- **SUPPLIED DATA**
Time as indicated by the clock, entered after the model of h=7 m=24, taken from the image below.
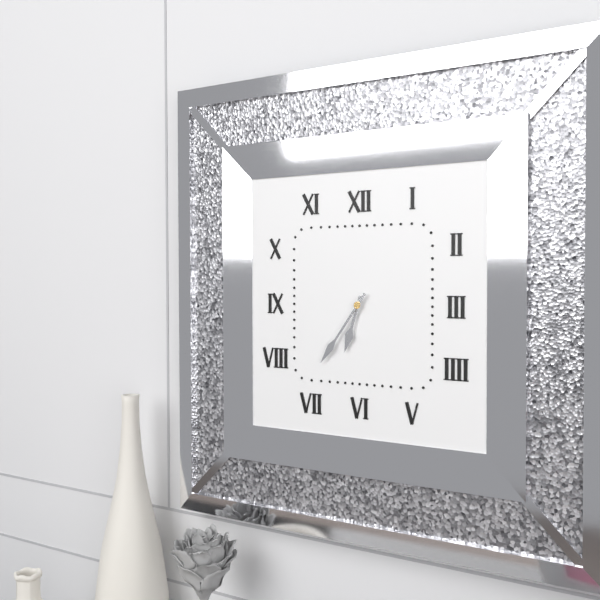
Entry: h=6 m=36
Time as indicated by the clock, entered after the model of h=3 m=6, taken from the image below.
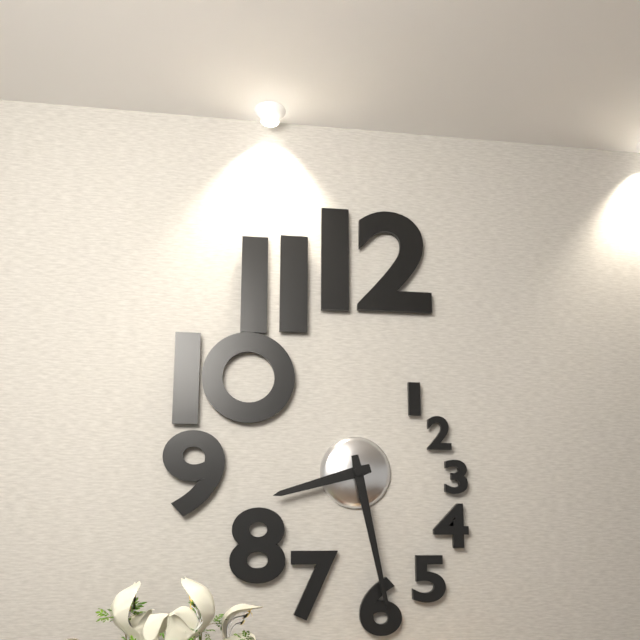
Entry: h=8 m=28
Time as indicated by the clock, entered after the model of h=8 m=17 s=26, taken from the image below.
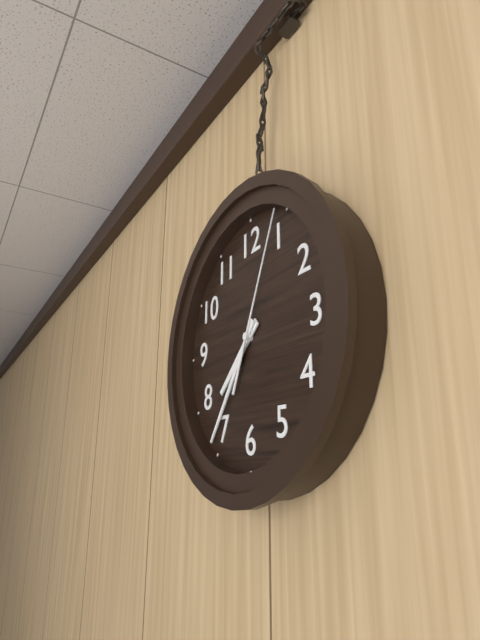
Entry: h=7 m=36 s=4
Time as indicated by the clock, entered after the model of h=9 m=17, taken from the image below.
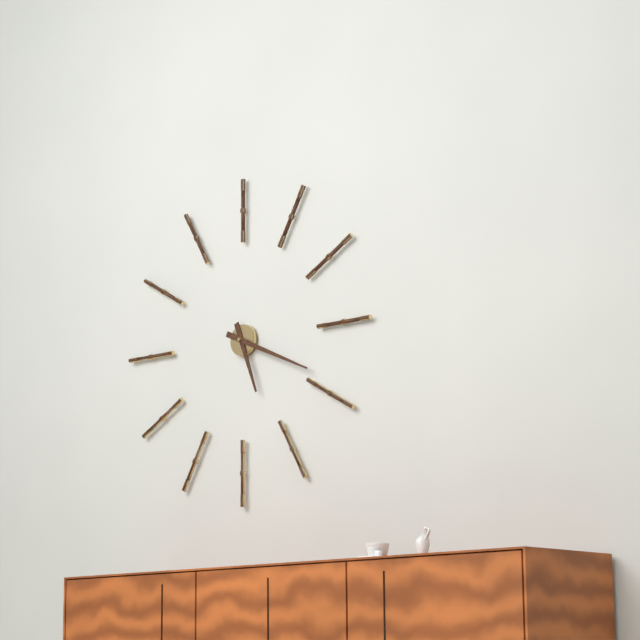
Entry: h=5 m=19
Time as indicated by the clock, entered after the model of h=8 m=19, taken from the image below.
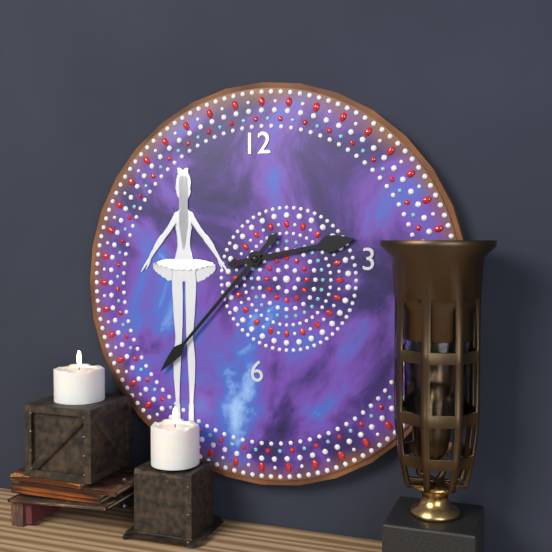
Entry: h=2 m=37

- **TO DO**
Please show every line above that contains the word "entered", copying each in full. Case counts.

- **TASK ANSWER**
Time as indicated by the clock, entered after the model of h=7 m=24, taken from the image below.
Time as indicated by the clock, entered after the model of h=3 m=6, taken from the image below.
Time as indicated by the clock, entered after the model of h=8 m=17 s=26, taken from the image below.
Time as indicated by the clock, entered after the model of h=9 m=17, taken from the image below.
Time as indicated by the clock, entered after the model of h=8 m=19, taken from the image below.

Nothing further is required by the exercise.